I'm not going to name names, because that's tacky... and childish. Problem is, I'm childish. So I'll call her: G. Also, because of a confidentiality agreement I am bound to, I can't disclose the name of the news network that bailed on airing this story. So, unfortunately, I'll have to refer to it as "The Network."

It was August 2015 and stupid-out-of-his-mind-garbage man, Nicolás Maduro (President of Venezuela), closed the border between Colombia and his corruption-ridden country. The reason? who the hell knows. It's always about a ridiculous tantrum the "commander in chief" feels like throwing. The point is, as a freelance journalist, who happened to be in Venezuela at the time, I pitched a story about family.

Hundreds of families, who used to transit from Colombia to Venezuela on a daily basis, now were forbidden to cross from one country to the other. Think about it. You live in a small-ass town in Venezuela but can walk 5 minutes over to a bigger town in Colombia where you can find everything from HARINA PAN, to a decent education. Not any more. And that's what G loved about the story.

I traveled like any other Venezuelan would: aware that every fucking flight would, by default, be delayed and that it would take for freaking ever to go from A to B. But I made it to Ureña, the border town between Venezuela and Colombia's Cúcuta.

CNN, the NY POST, NY TIMES and, of course, the BBC (how are the British always everywhere?) had been there already. It took me a week after the border closed to get to location from Caracas and by then the action had passed.

So I was about to lay back and have a big bottle of cheap booze when my neighbor (I was staying at a friend's apt building) knocks on the door and introduces herself as a mother who had seen her own son escape from the motherland by crossing borders illegally. She said she had to bribe the "Venezuelan National Guard" in order to get her son through. The story was no longer about the border, it was about corruption, and the news network got scared as fuck.

"I literally crawled through a river of shit just to get the story. It cost me time and a pair of pants"

Well, alright. There's a story no one had. People were paying off the National (fucking) Guard in order to cross from Venezuela to Colombia for what nowadays are about $10. As you see in the video, I called the contact (a moto taxi) who got me though all the check points. The only way between borders was a river everyone referred to as "la trocha" (which might as well translate to "The Sewage"). I literally crawled through a river of shit just to get the story. It cost me time and a pair of pants.

It was, from a sick journalistic point of view, perfect. I crossed the border illegally — just to prove a point — right before a mother met with her two kids, finally escaping from who knows what kind of hell. I had a story.

I threw away the pants, had a cheap bottle of booze for dinner and traveled back to Caracas the next day.
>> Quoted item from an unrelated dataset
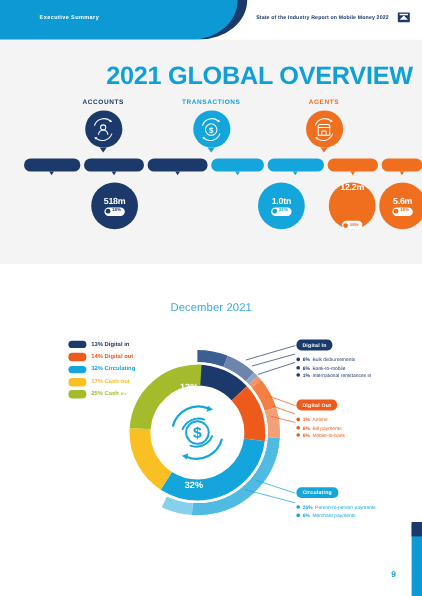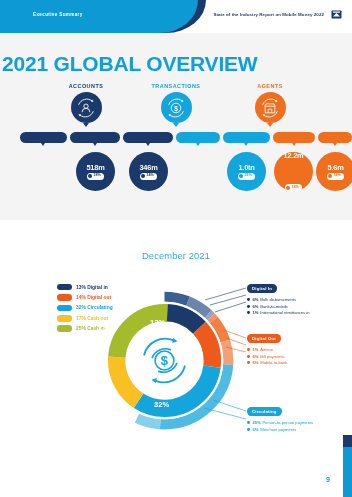"2021 GLOBAL OVERVIEW" .main-title { left: 2px -> 16px; text-align: left -> right }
I spent two weeks editing the piece you are now watching (hope you are) before G, the story editor from the News Network, tells me that "her boss" has told her that "the network cannot air the piece based on the content, as the journalist has attained the story by crossing the Venezuelan/Colombian border illegally." The Network did not want to risk its "stand" with the Venezuelan government based on an online story produced for its failing online show.
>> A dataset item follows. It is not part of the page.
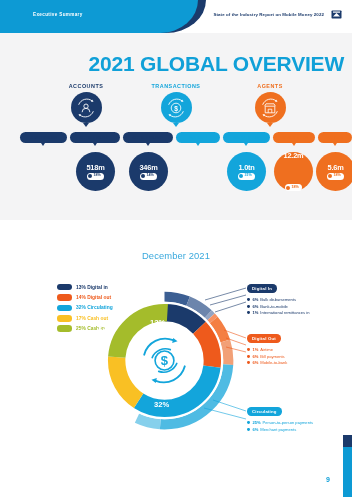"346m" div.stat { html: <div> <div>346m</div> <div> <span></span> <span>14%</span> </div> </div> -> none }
Two weeks of revised cuts and conversations end on a "we'll pay you 50% of the agreed amount." MSNBC gave me, then, the rights to the piece but it was too late to get it sold to any other network as it had been more than a month since the closing of the border.

So here it is... the story that MSNBC did not feel comfortable airing. Months after the issue at hand. The story still showcases the outstanding levels of corruption within the National Guard. In this country, those who are supposed to protect you will let you do just about anything for a couple of bucks.